2. a. Go to Pearson Chemistry Link To Chapter 6 Formative Assessment and take an online formative assessment for chapter 6, The Periodic Table. Then click on the Score My Test button and study anything that you do not yet understand.
b. Test your knowledge of periodic table trends: Do You Know the Trends in the Periodic Table?
3. Review important ideas associated with the periodic table in preparation for your summative assessment.
a. Review the discovery of the periodic relationships among the elements according to the textbooks authors and your teacher. Take note of what Johann W. Dobereiner, John Newlands, Dmitri Mendeleev, Lothar Meyer, and Henry Moseley discovered or hypothesized and when it was hypothesized or discovered.
b.
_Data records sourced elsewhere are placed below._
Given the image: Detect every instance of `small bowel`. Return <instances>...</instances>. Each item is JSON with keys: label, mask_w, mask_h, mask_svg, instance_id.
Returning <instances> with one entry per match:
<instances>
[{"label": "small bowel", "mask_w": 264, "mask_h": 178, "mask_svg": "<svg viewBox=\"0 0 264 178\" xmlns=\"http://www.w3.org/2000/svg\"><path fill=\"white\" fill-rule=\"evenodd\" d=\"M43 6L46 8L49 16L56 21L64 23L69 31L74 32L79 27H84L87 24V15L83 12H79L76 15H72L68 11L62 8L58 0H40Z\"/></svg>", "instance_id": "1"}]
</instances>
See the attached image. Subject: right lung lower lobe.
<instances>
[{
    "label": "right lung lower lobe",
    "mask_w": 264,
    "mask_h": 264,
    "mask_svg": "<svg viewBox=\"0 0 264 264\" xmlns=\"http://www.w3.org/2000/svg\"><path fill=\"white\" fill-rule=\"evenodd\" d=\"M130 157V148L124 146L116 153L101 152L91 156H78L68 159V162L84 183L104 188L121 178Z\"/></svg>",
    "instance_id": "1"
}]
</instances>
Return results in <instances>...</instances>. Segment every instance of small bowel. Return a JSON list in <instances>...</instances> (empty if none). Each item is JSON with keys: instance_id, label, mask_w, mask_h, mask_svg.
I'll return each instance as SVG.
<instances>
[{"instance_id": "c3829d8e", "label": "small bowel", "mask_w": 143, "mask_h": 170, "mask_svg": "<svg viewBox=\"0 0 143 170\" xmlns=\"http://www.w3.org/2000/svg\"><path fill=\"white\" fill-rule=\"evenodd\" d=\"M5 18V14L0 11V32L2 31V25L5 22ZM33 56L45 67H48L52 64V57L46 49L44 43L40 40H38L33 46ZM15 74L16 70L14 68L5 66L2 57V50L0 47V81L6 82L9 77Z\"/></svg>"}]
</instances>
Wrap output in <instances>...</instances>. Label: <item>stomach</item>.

Be able to draw logical conclusions from data (as those scientists mentioned above did).
c. Be able to estimate the value of an unknown property of a given element from an average of the values of the corresponding property for the elements above and below the given element on the period table.
d. Note what Dmitri Mendeleev stated as the periodic law, and know how that differs from the currently accepted formulation of the periodic law.
e. For the representative [s and p block] elements, know how properties such as atomic size, ionic size, relative attraction for electrons,nonmetallic character, and metallic character tend to change as one goes down a group.
f. For the representative [s and p block] elements, know how properties such as atomic size, ionic size, relative attraction for electrons, nonmetallic character, and metallic character tend to change as one goes across a period.
g. Review anything that you previously corrected on the Chapter 6 Study Guides, Chapter 6 Section Reviews, Chapter 6 The Periodic Table [Formative]Test, and other work sheets which you now have checked using green ink.
Recommended for those who have time left in their 45 minute study period, but not required of all:
h. Know the distinctions between pairs of chapter 6 vocabulary words that might be confused with each other.
i. Study the Cornell notes that you took in and out of class.
j. Look up anything that you still don’t understand in your text, glossary, vocabulary study sheets, class notes, or come to help class.